I have updated to Fscrawler 2.6, removed the index and below are the settings through which i am running. i have used both the settings case 1 ) "indexded_chars" : "100%" in _settings.json but still getting the error: Request entity is too large.
case 2 ) "indexded_chars" : "-1" in _settings.json but getting the error: ElasticsearchException [type=illegal_argument_exception,reason rejecting mapping to [bulk_data] as the final mapping would have more than 1 type.
1) _settings.json
{
"name" : "bulk_data",
"fs" : {
"url" : "C:\\Test",
"update_rate" : "1m",
"excludes" : [ "~*"],
"json_support" : false,
"filename_as_id" : false,
"add_filesize" : true,
"remove_deleted" : false,
"add_as_inner_object" : false,
"store_source" : false,
"index_content" : true,
"attributes_support" : true,
"raw_metadata" : true,
"xml_support" : false,
"index_folders" : true,
"lang_detect" : false,
"continue_on_error" : true,
"indexded_chars" : "100%",
"pdf_ocr" : true,
"ocr" : {
"language" : "eng"
}
},
"elasticsearch" : {
"nodes" : [ {
"host" : "127.0.0.1",
"port" : 9200,
"scheme" : "HTTP"
} ],
"bulk_size" : 100,
"flush_interval" : "5s"
},
"rest" : {
"scheme" : "HTTP",
"host" : "127.0.0.1",
"port" : 8080,
"endpoint" : "fscrawler"
}
}
You didn't add
"byte_size" : "10mb"
Did you remove both indices or only one? There's also a folder index.

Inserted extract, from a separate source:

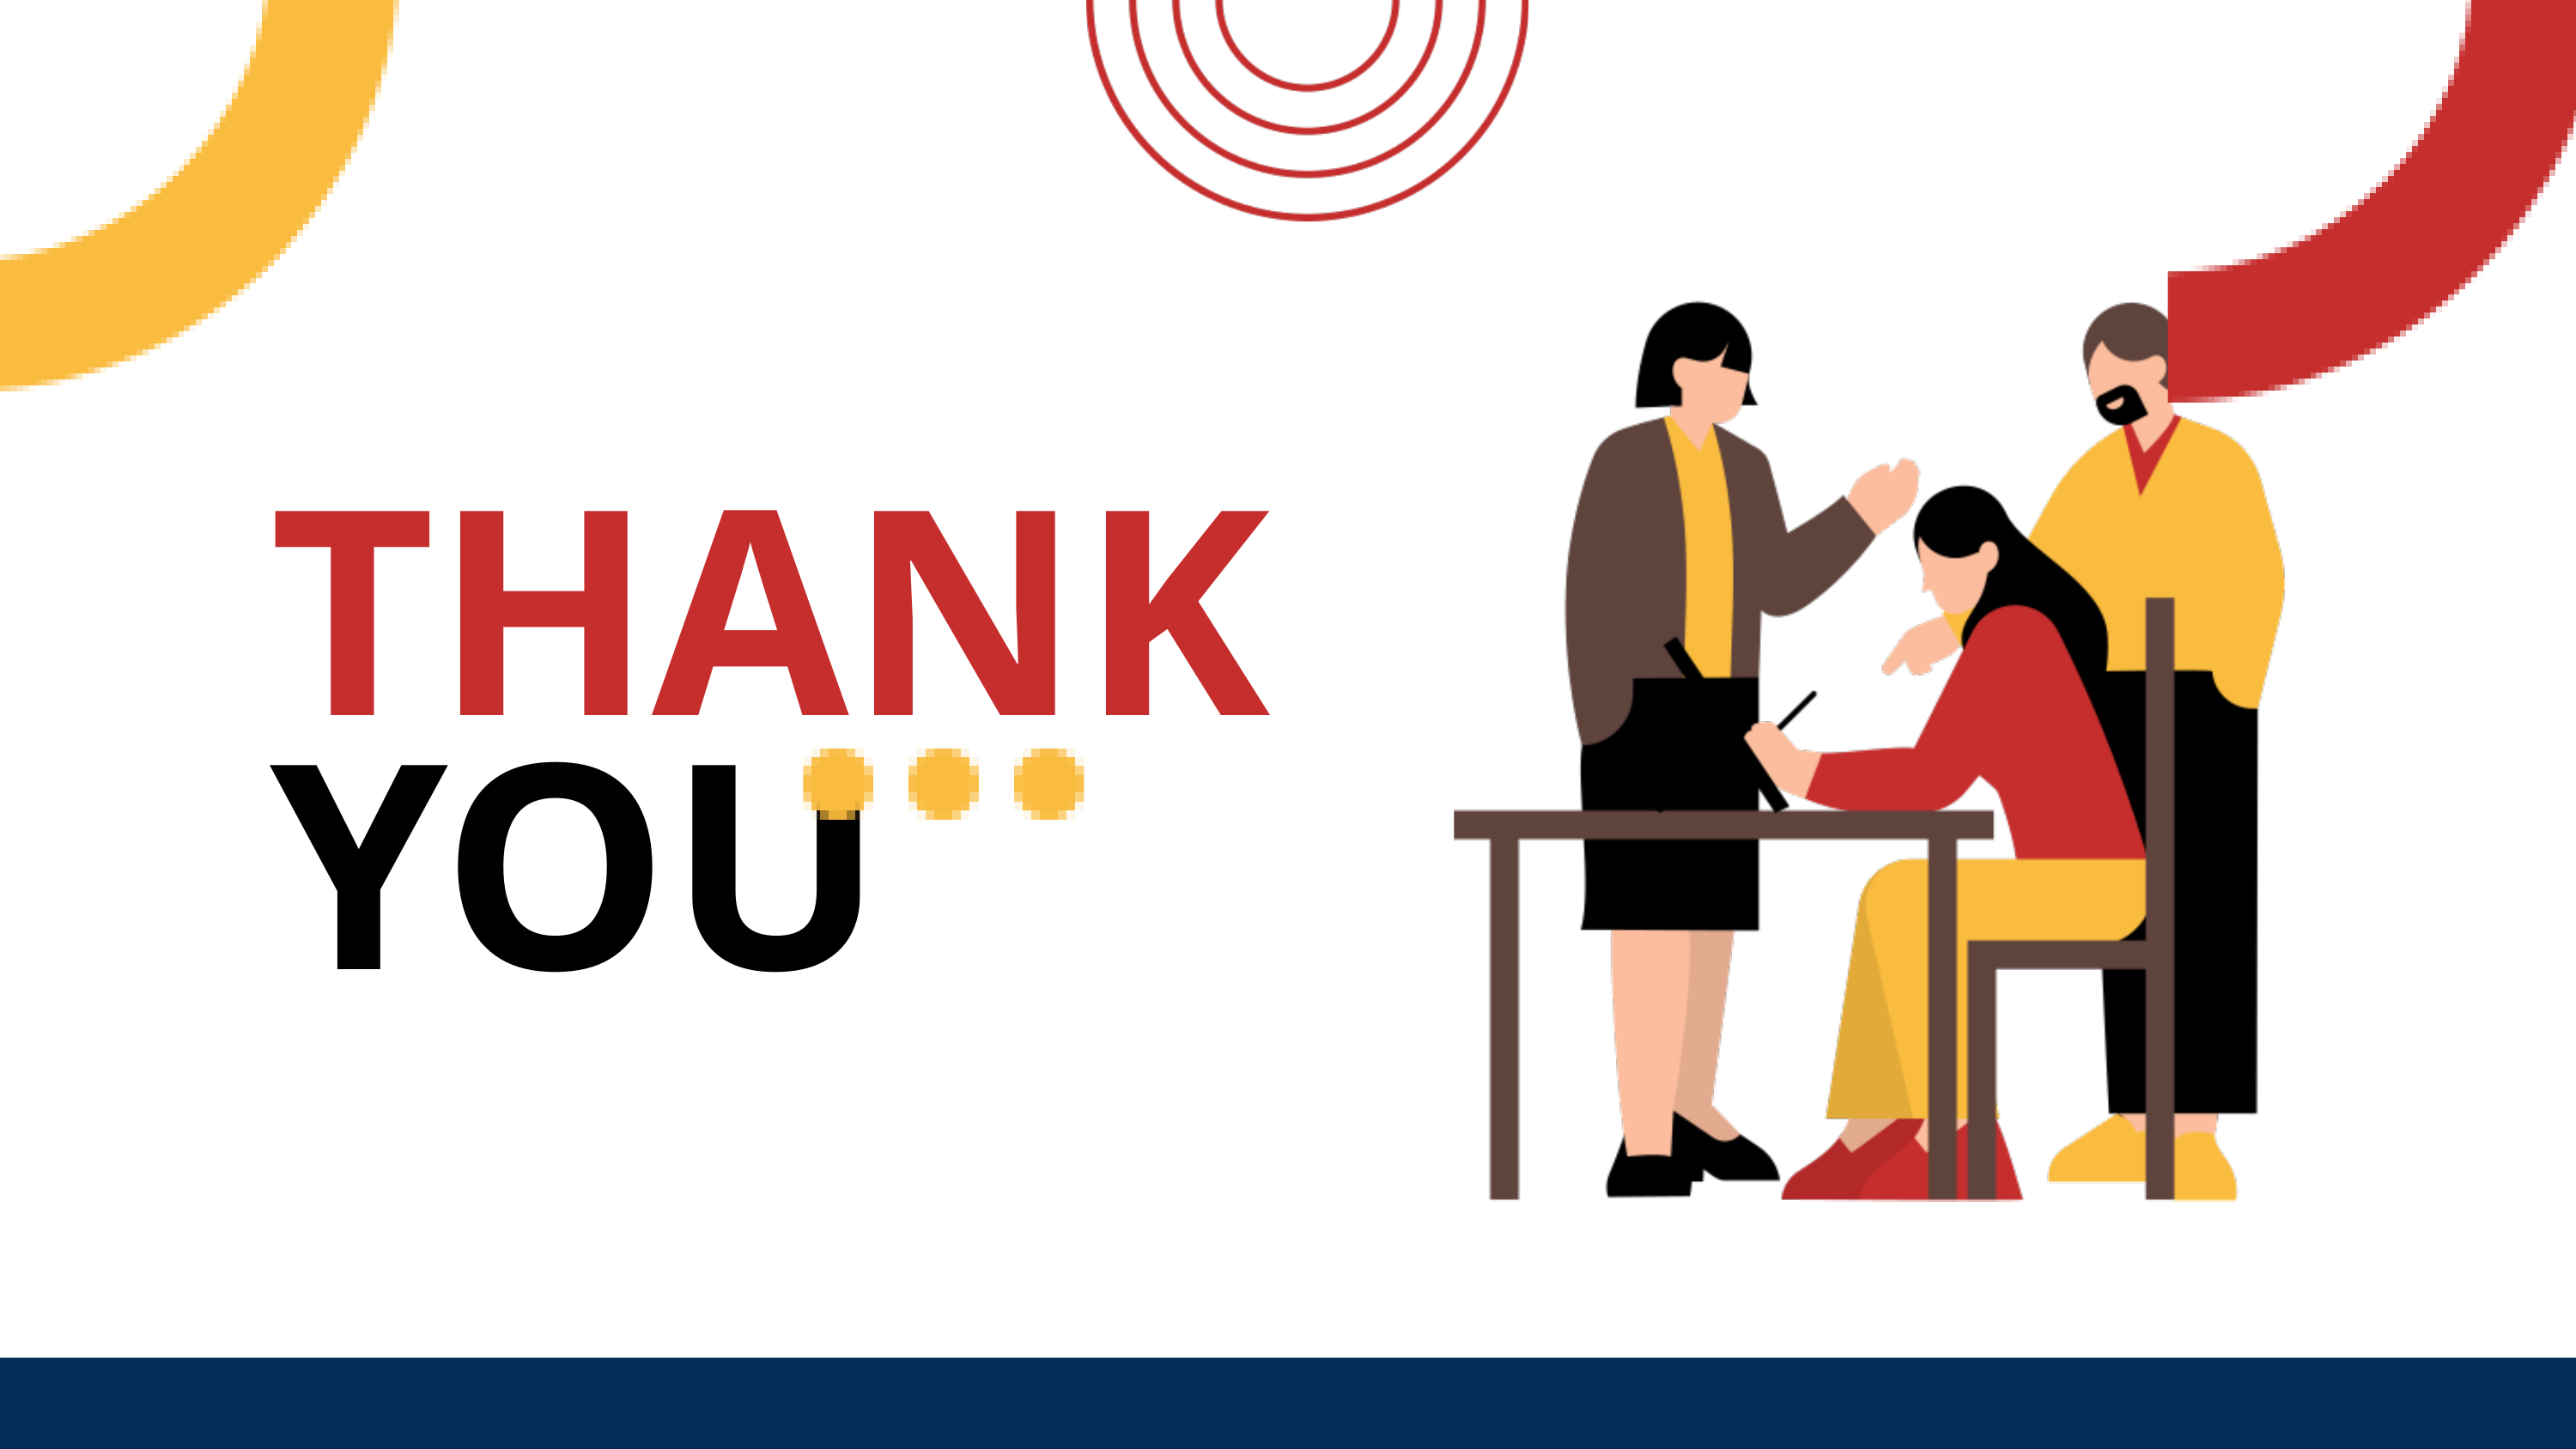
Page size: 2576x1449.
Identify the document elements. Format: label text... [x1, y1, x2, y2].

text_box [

i had removed all the indices. even with adding "byte_size" : "10mb" it gives the same error.
Could you run
GET /_cat/indices?v
Which error?
attached is output of GET /_cat/indices?v. isn't there any such limitation of one lakh characters in crawler while indexing ?

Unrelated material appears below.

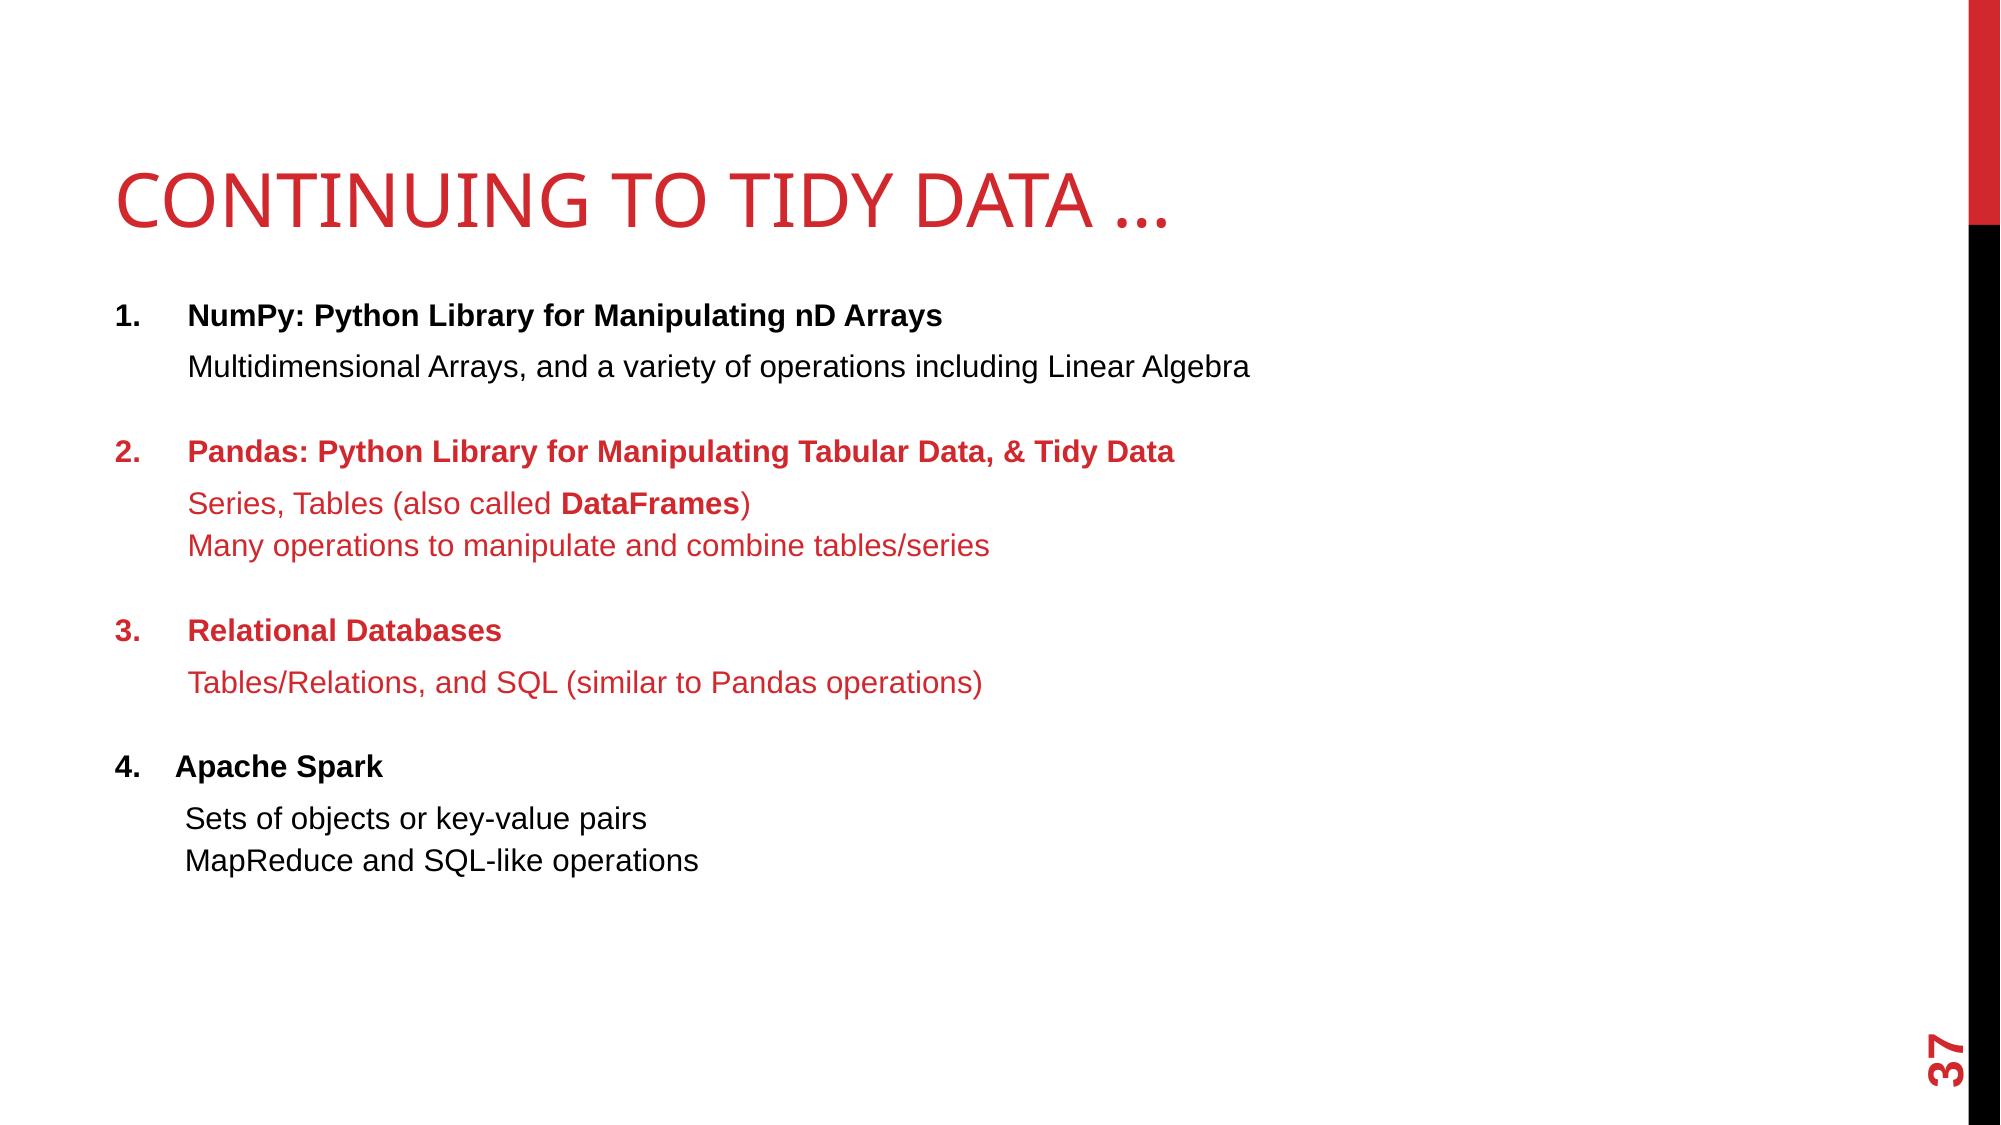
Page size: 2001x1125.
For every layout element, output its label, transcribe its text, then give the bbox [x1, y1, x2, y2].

slide_number ‹#› [1903, 887, 1984, 1104]
list NumPy: Python Library for Manipulating nD Arrays Multidimensional Arrays, and a variety of operations including Linear Algebra Pandas: Python Library for Manipulating Tabular Data, & Tidy Data Series, Tables (also called DataFrames) Many operations to manipulate and combine tables/series Relational Databases Tables/Relations, and SQL (similar to Pandas operations) 4. Apache Spark Sets of objects or key-value pairs MapReduce and SQL-like operations [99, 287, 1767, 1005]
title CONTINUING TO TIDY DATA … [99, 25, 1367, 250]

health status index uuid pri rep docs.count docs.deleted store.size pri.store.size green open .monitoring-es-6-2019.06.08 FImr8Vz-S-auPbGBOxN9uw 1 0 95033 50 32.5mb 32.5mb green open .monitoring-kibana-6-2019.06.08 ywVWbouMTTyOe-e834E4NQ 1 0 8635 0 1.7mb 1.7mb green open .monitoring-es-6-2019.06.07 1mfpADfRQCS_JbKVsjX1YQ 1 0 41993 23 14.2mb 14.2mb green open .monitoring-kibana-6-2019.06.10 Va-fHNX6QduHhAJVzdm8ow 1 0 1724 0 946.4kb 946.4kb green open .monitoring-kibana-6-2019.06.09 LjlJi8cPT3mYbHgUtaZ94g 1 0 8634 0 1.7mb 1.7mb green open .monitoring-es-6-2019.06.09 yoONcm07SMO3XzDwZFxRtw 1 0 112124 54 39.2mb 39.2mb yellow open bulk_datat 1DuBbStSearGdtES2MNkw 5 1 0 0 1.2kb 1.2kb green open .monitoring-kibana-6-2019.06.07 XYo-ci3TQWiUIt13jUpopA 1 0 4687 0 1.1mb 1.1mb green open .kibana gRXkAAMFSDWYOjMgip2pEg 1 0 1 0 4kb 4kb yellow open size_folder UD9NvxtBTS63G_4ixsLZvA 5 1 0 0 1.2kb 1.2kb green open .monitoring-es-6-2019.06.10 9zmZrBE-RvuaL1ovTFnoWw 1 0 26988 232 20.2mb 20.2mb
What is the HEAP size of elasticsearch?
10 GB heap size
i have updated ES to 6.8.0 and Fscrawler to 2.6. when i run crawler on a folder separately, all contents are indexed . the settings goes as
{
"name" : "test",
"fs" : {
"url" : "D:\\ELK\\test_data",
"update_rate" : "15m",
"excludes" : [ "*/~*" ],
"json_support" : false,
"filename_as_id" : false,
"add_filesize" : true,
"remove_deleted" : true,
"add_as_inner_object" : false,
"store_source" : false,
"index_content" : true,
"attributes_support" : false,
"raw_metadata" : true,
"xml_support" : false,
"index_folders" : true,
"lang_detect" : false,
"continue_on_error" : false,
"indexed_chars" : "-1",
"pdf_ocr" : true,
"ocr" : {
"language" : "eng"
}
},
"elasticsearch" : {
"nodes" : [ {
"host" : "127.0.0.1",
"port" : 9200,
"scheme" : "HTTP"
} ],
"bulk_size" : 100,
"flush_interval" : "5s",
"byte_size" : "10mb"
},
"rest" : {
"scheme" : "HTTP",
"host" : "127.0.0.1",
"port" : 8080,
"endpoint" : "fscrawler"
}
}
But when i take this folder inside a sub folder elastiscsearch gets stopped giving error Got a hard failure when executing the bulk request.
i tried with many combination of settings in _settings.json for
"bulk_size" : 100,
"flush_interval" : "5s",
"byte_size" : "10mb"
i even made byte_size : "1mb" and bulk_size : "50" and bulk_size : "10". can i get what exactly are the settings i can make so that i can get the contents indexed inside sub folder.
Did you solve the issue at the end? Sorry for not following up on this.
Fscrawler Version: 2.6 Elasicsearch V: 6.4.3
I am not able to crawl files which are larger in size, i did changes in "indexed.chars" in _settngs.json file. is there any other way to let the crawler crawl all the contents of file.